***** Material for the task

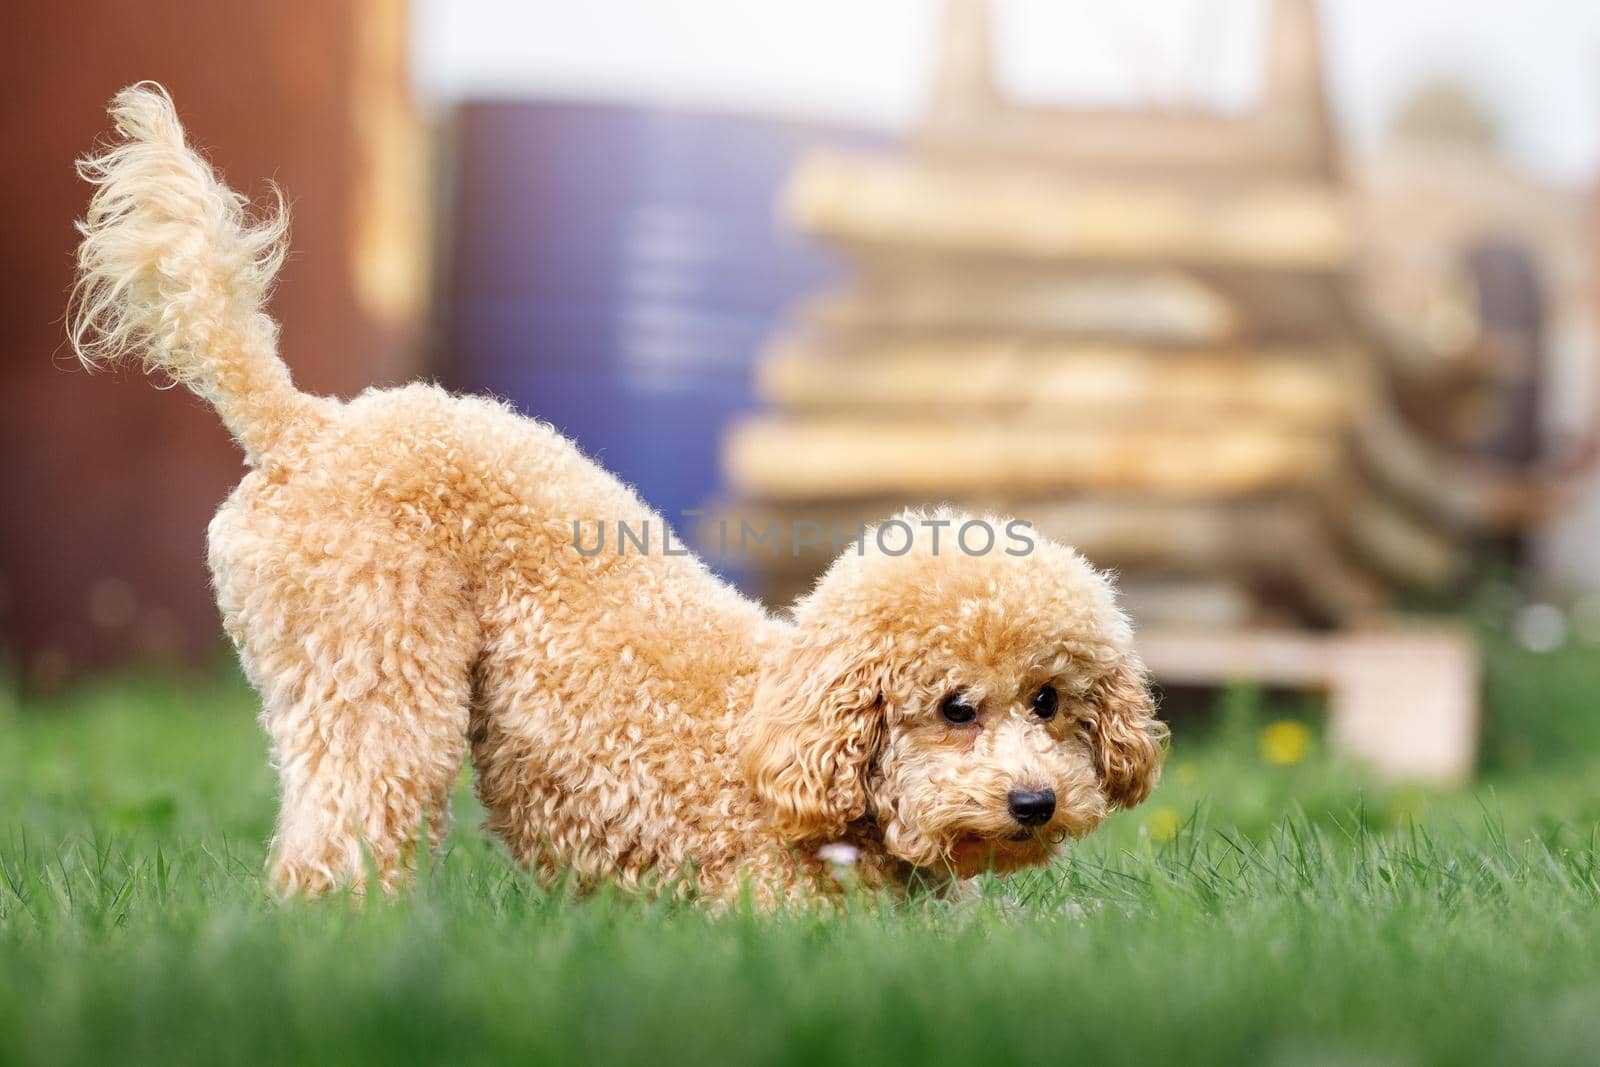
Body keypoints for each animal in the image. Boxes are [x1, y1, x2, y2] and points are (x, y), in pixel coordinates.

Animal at [68, 85, 1164, 902]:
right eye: (953, 707)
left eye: (1051, 700)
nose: (1033, 801)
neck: (785, 741)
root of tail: (307, 422)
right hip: (369, 663)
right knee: (348, 817)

**********

■ About this exercise
After removing the pictures, set down every record above exactly as it stands.

■ Written answer
Body keypoints for each animal in the image. Boxes are [x1, y1, x2, y2] and points are (x, y), in pixel coordinates.

Animal at [68, 85, 1164, 902]:
right eye: (953, 707)
left eye: (1051, 700)
nose: (1033, 801)
neck: (785, 741)
root of tail: (307, 422)
right hip: (369, 663)
right knee: (348, 817)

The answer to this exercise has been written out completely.